What you are asked to do: Which lines in the data contain the word "scroll"? Please copy each of them.

Provided material:
Content starts
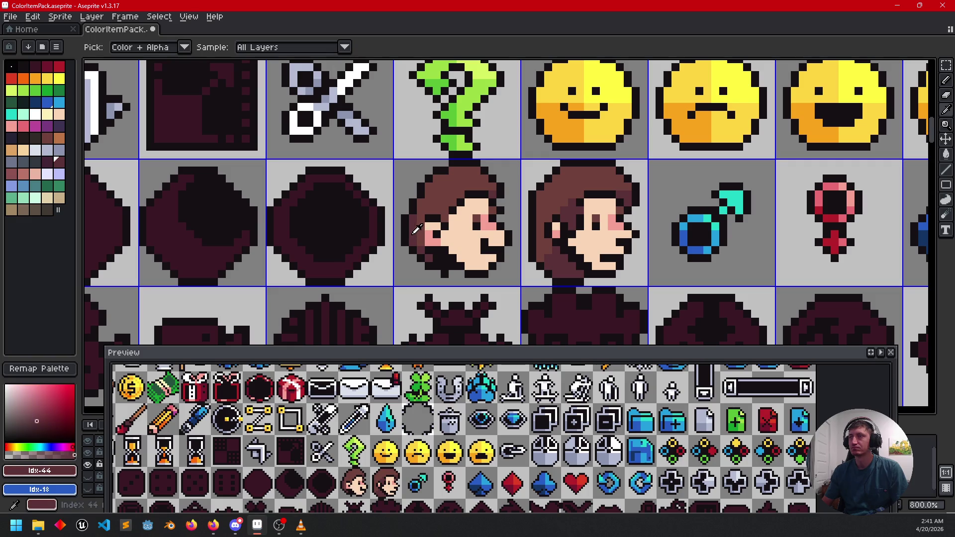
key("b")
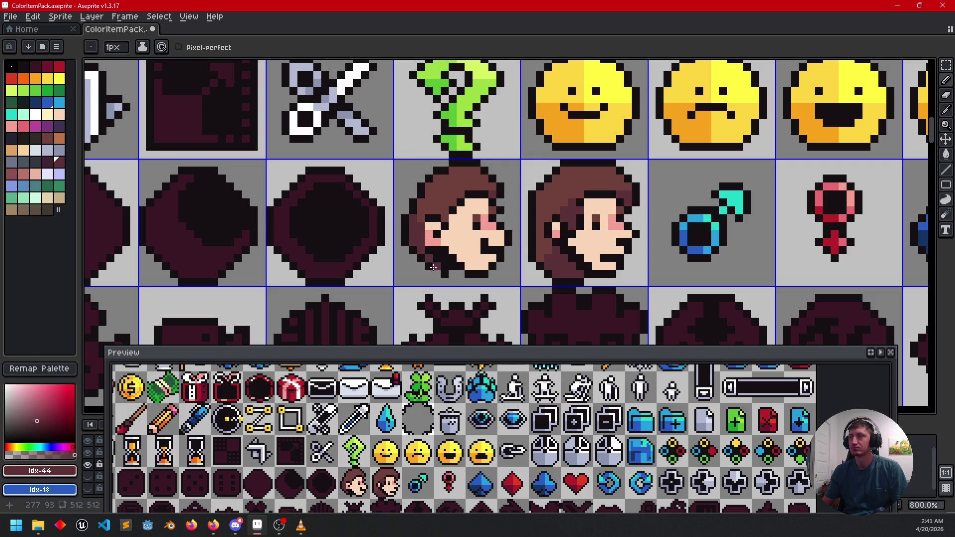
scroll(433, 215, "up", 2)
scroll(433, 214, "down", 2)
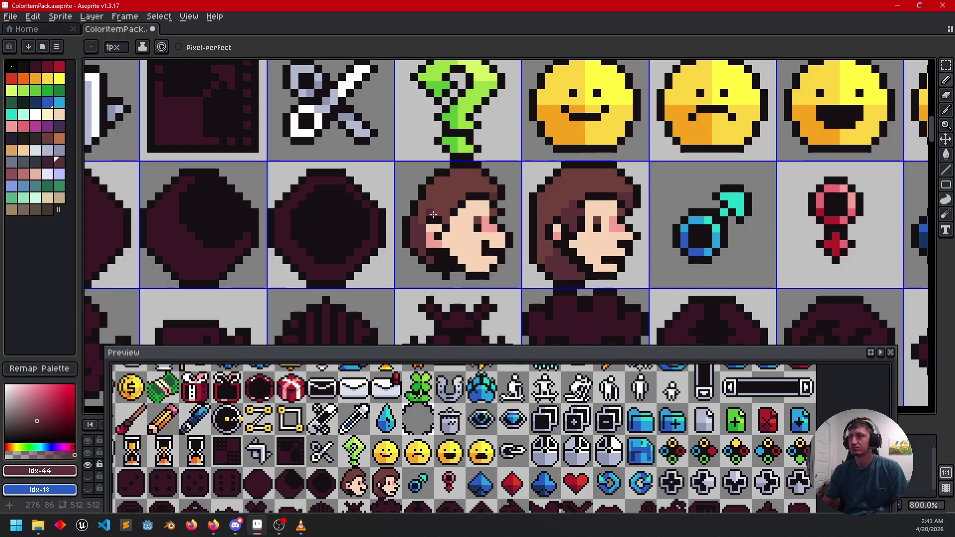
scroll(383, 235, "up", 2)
Content ends
Response below:
scroll(433, 215, "up", 2)
scroll(433, 214, "down", 2)
scroll(383, 235, "up", 2)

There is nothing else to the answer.